5G offers a set of relevant features related to SLS assurances, for example:

  • The flexiblity of cloud-native architectures can be exploited to build a more robust 5G core.
  • Netwok slicing provides a variety of deployment options, yielding more dynamic and flexible architectures.
  • Redundancy mechanisms can improve system availability, performance, and/or reliability.

In addition, some mechanisms can be exploited to achieve assurance:

  • Quality of service monitoring, be it in the end-to-end system or individual domains
  • Network diagnostics to help find, analyze, and identify problems within a network
  • SLS prediction mechanisms along with required actions for assurance
  • Closed-loop SLS assurance, leveraging the use of machine learning algorithms

However, since there is a large variety of industrial use cases, and in order to support the achievement of the necessary SLSs, technology providers should be able to offer tailored and optimised solutions for different use case scenarios. So how can this flexibility be achieved?

How will cloudification and edg computing enable new industrial use cases?

In order to support the further development of industrial communications and, consequentially, of the future requirements of the industrial automation sector, some key aspects need to be addressed. For example, the ability to offer tailored and optimized solutions for different scenarios should be enabled by open interfaces and scalable architectures, leveraging the virtualization of the network infrastructure to facilitate highly modular solutions.

In this regard, network cloudification is an growing trend among communication service providers. One building block of telco clouds is the combination of network functions virtualization and software defined networks, which provide programmable connectivity, yielding a much needed flexibility that can be tailored to different scenarios. In cloud-native infrastructures, telcos are able to leverage the cloud to provide connectivity and cloud services such as infrastructure as a service or platform as a service.

Use cases in the smart industry domain will benefit from the flexibility and modularity of cloud native networks. Moreover, use cases using demanding control loops with stringent latency requirements will also benefit from the use of edge computing, which refers to the extension of the cloud to the industrial floor. By bringing data processing and analysis closer to the source where such data is generated, edge computing can provide ultra-low latency and high bandwidth. Not only that, edge computing also offers task offloading capabilities and task scheduling capabilities. Together with real-time access to radio network information, edge computing paves the way for the development of novel industrial use cases with stringent requirements.

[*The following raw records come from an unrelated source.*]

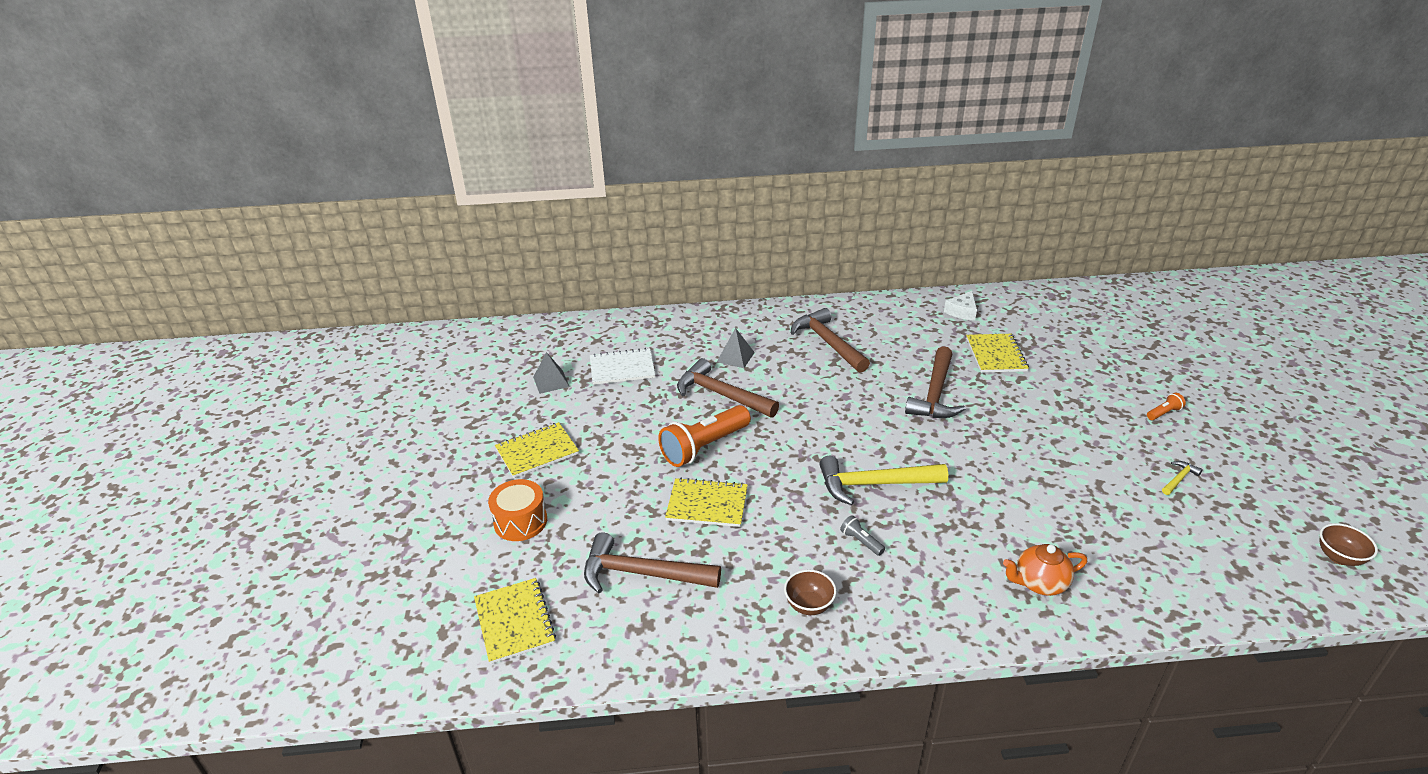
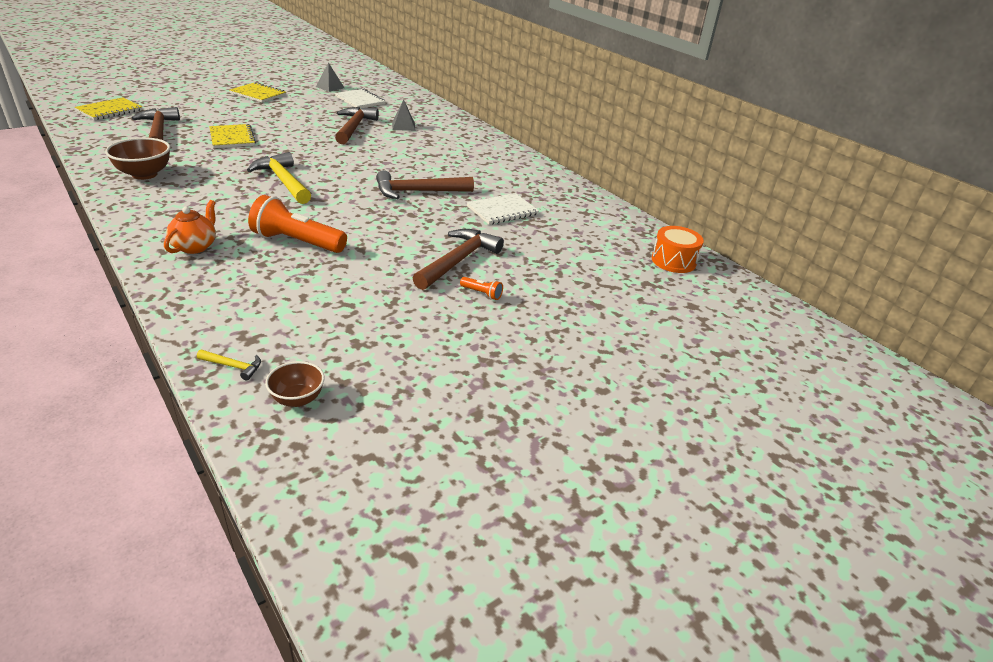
camera: 55 degrees right, 0 degrees up
(520, 521) = (192, 100): orange drum -> orange drum (673, 261)
(704, 447) = (291, 130): orange flashlight -> orange flashlight (297, 242)
(809, 605) = (144, 174): brown bowl -> brown bowl, size x1.62
(828, 343) = (452, 150): brown hammer -> brown hammer (458, 261)
(861, 541) = (216, 183): grey flashlight -> none
(962, 311) = (557, 192): white cheese -> none
(996, 355) = (502, 210): yellow notebook -> white notebook
(1039, 583) = (195, 246): orange teapot -> orange teapot turned 60 degrees clockwise
(1179, 479) = (375, 304): yellow hammer -> yellow hammer (233, 366)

How will Zero-SWARM contribute to this?

Zero-SWARM will adopt the cloud and edge computing paradigm in the IT domain at various levels:

  • For the orchestration of virtual network functions running in an IT-edge server.
  • For the deployment of the 5G core functions within the industrial facilities.
  • For the implementation of zero touch management capabilities that guarantee the fulfilment of critical performance parameters.
  • Though the addition of virtual infrastructure management capabilities to customer premise equipment that can be deployed next to the production lines for low latency.